Pour que les acheteurs y trouvent leur intérêt et soient intéressés par votre bien, il faut déterminer une décote un peu supérieure au montant des travaux à réaliser… Vous devez donc, vous aussi, faire réaliser de votre côté un devis par un ou des professionnels. Le chiffre de 15 % est une moyenne. Cela peut évidemment être moins pour des biens très recherchés et être un peu plus pour des biens moins cotés. Les logements parisiens, par exemple, ne subissent qu’une décote de 5 %, d’après les professionnels, tandis que dans des villes au marché locatif moins tendu, la décote peut atteindre 30 %, et même plus.
Les passoires énergétiques sous la menace d’une interdiction de location
Rappelons que les passoires énergétiques (logements notés E, F ou G dans le diagnostic de performance énergétique) sont montrées du doigt depuis ces dernières années et leurs propriétaires sont fermement incités à les rénover.
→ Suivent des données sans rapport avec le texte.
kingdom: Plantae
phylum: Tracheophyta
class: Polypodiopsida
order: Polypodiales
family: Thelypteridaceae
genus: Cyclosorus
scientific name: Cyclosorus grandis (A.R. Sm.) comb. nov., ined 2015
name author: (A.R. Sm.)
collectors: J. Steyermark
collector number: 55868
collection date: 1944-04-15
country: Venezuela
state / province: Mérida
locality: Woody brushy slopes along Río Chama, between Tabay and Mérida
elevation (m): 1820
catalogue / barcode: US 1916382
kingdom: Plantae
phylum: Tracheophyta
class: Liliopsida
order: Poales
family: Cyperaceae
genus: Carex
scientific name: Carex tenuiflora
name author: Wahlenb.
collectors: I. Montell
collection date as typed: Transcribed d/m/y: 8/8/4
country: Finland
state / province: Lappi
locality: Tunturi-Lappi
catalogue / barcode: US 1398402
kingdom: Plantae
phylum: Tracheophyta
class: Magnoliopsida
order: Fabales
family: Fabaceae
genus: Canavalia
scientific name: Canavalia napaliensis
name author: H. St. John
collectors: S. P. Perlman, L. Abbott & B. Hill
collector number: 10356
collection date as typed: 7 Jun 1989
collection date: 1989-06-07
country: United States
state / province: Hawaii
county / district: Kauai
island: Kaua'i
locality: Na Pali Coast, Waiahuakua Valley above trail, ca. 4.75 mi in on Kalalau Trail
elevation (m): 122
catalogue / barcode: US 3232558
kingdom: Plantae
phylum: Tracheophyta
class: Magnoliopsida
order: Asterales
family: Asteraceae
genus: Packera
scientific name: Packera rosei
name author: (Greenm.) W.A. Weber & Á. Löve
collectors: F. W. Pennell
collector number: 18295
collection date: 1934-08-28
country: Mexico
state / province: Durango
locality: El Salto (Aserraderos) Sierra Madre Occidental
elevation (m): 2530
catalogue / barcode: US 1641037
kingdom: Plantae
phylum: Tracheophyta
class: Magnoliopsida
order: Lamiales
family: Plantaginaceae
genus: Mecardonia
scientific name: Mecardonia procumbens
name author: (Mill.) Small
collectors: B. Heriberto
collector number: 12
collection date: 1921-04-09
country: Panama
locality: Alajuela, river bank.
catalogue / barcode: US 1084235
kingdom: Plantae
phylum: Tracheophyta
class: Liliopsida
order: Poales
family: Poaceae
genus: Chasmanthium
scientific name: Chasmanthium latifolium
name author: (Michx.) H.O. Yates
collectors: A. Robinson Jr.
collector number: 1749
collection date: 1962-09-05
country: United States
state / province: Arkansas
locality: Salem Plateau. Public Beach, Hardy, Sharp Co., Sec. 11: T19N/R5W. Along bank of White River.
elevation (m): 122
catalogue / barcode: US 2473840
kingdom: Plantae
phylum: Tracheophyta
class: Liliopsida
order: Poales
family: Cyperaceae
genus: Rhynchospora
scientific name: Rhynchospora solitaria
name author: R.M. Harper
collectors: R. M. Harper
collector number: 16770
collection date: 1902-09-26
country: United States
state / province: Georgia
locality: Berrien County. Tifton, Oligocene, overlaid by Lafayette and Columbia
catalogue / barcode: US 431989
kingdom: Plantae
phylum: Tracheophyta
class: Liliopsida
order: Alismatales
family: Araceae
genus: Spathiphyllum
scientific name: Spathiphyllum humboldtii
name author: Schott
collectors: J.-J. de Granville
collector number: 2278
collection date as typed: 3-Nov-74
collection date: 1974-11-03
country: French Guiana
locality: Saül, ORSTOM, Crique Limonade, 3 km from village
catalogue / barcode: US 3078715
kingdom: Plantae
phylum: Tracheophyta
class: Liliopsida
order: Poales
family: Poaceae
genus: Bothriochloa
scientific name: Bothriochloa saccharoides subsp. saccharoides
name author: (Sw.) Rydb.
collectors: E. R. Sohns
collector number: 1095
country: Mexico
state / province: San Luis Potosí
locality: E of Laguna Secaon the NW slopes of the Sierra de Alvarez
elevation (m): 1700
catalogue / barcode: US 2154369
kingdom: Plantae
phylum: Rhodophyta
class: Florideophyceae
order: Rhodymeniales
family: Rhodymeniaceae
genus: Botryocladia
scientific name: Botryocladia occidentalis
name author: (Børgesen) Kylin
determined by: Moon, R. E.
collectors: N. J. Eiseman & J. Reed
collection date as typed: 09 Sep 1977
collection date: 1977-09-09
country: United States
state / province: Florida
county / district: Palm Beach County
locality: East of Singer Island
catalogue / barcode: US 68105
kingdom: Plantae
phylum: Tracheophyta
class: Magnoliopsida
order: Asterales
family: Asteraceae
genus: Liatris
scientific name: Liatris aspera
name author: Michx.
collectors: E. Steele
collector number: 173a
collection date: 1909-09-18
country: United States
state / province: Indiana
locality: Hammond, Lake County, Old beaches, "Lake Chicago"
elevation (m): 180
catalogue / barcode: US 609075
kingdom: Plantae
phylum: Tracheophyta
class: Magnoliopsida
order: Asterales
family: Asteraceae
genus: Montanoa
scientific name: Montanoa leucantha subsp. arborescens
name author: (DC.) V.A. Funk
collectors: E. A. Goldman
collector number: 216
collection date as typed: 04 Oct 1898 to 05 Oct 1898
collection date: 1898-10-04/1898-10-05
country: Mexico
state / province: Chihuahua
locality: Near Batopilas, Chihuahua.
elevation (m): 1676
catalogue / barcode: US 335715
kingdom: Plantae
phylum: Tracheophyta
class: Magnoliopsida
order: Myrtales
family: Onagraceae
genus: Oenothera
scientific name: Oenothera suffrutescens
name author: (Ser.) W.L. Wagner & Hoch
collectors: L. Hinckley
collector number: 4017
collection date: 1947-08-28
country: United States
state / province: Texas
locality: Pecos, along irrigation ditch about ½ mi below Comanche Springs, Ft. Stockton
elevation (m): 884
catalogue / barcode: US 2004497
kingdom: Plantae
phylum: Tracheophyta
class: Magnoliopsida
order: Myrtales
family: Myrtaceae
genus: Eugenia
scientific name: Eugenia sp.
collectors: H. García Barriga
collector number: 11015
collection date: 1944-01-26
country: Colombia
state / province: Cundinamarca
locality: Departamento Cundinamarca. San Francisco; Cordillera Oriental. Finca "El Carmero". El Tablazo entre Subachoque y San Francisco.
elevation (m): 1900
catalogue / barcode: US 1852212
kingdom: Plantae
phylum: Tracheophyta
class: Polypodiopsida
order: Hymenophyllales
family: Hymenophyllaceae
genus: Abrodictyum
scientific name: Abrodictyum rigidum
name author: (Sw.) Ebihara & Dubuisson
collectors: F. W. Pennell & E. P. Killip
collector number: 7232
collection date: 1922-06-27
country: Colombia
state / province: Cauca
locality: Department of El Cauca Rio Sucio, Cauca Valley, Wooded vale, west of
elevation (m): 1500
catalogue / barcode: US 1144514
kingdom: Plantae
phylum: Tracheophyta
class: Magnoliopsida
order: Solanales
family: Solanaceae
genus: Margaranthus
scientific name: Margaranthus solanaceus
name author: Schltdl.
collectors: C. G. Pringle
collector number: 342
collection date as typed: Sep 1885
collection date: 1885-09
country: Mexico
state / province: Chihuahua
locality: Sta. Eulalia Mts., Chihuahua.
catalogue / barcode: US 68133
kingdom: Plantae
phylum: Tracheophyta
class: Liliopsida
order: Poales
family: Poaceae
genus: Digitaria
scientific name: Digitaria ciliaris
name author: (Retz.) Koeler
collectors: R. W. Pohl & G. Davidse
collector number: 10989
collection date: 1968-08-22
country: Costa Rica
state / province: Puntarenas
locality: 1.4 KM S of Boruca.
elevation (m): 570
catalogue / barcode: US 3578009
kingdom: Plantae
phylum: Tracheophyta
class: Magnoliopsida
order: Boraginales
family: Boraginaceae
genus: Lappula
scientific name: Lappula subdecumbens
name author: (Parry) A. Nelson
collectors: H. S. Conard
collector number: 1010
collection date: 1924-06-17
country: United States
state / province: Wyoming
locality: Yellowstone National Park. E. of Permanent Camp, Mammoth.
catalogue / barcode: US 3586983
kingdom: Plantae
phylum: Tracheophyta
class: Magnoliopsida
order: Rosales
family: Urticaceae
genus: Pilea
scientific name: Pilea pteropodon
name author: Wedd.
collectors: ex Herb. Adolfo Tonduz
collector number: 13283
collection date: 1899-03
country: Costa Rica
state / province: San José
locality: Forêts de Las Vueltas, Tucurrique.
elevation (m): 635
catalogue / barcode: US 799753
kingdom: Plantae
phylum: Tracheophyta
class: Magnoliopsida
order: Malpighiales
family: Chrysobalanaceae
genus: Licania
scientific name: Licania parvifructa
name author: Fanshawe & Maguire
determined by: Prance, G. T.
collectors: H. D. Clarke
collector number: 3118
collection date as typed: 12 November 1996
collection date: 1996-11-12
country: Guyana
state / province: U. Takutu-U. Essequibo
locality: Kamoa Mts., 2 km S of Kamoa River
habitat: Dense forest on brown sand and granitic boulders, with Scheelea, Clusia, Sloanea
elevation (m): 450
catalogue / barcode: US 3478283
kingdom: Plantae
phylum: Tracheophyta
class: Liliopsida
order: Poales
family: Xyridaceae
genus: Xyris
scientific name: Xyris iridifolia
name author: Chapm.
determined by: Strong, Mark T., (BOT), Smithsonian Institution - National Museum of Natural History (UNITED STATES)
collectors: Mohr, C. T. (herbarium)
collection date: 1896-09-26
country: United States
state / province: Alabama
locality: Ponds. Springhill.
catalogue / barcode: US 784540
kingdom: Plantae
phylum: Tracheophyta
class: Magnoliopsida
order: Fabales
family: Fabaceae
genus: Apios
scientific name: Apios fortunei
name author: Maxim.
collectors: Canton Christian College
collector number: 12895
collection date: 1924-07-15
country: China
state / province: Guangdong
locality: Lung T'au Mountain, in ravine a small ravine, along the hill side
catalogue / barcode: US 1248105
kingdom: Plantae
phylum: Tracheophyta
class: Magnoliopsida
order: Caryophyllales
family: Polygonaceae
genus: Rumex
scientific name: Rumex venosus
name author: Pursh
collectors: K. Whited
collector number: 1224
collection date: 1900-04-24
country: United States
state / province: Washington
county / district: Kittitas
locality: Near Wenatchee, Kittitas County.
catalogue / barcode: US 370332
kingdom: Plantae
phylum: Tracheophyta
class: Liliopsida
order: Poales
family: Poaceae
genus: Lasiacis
Pour les bailleurs, l’incitation est même menaçante : à terme, les logements notés E, F et G seront tous classés « indécents » et donc interdits à la location. Le calendrier est celui-ci :
- Depuis le 24 août 2022, la loi Climat et Résilienceinterdit les augmentations de loyer des logements notés F et G dans le diagnostic de performance énergétique (DPE), lors d’une remise en location ou d’un renouvellement de bail. Les locations en cours ne sont pas concernées ;
- Depuis le 1er janvier 2023, les logements dépassant le seuil de consommation de 450 kilowattheures d’énergie finale par m² de surface habitable et par an (« G+ ») sont interdits à la location (là encore, les locations en cours ne sont pas concernées). N’hésitez pas à lire notre fiche Passoires thermiques interdites à la location en 2023 : que devez-vous faire si vous en louez une ?;
- A partir de 2025, seront également concernés par l’interdiction de location tous les autres logements classés G ;
- A partir de 2028, ce sera au tour des logements classés F ;
- Enfin, à partir de 2034, les logements classés E ne pourront plus être mis en location.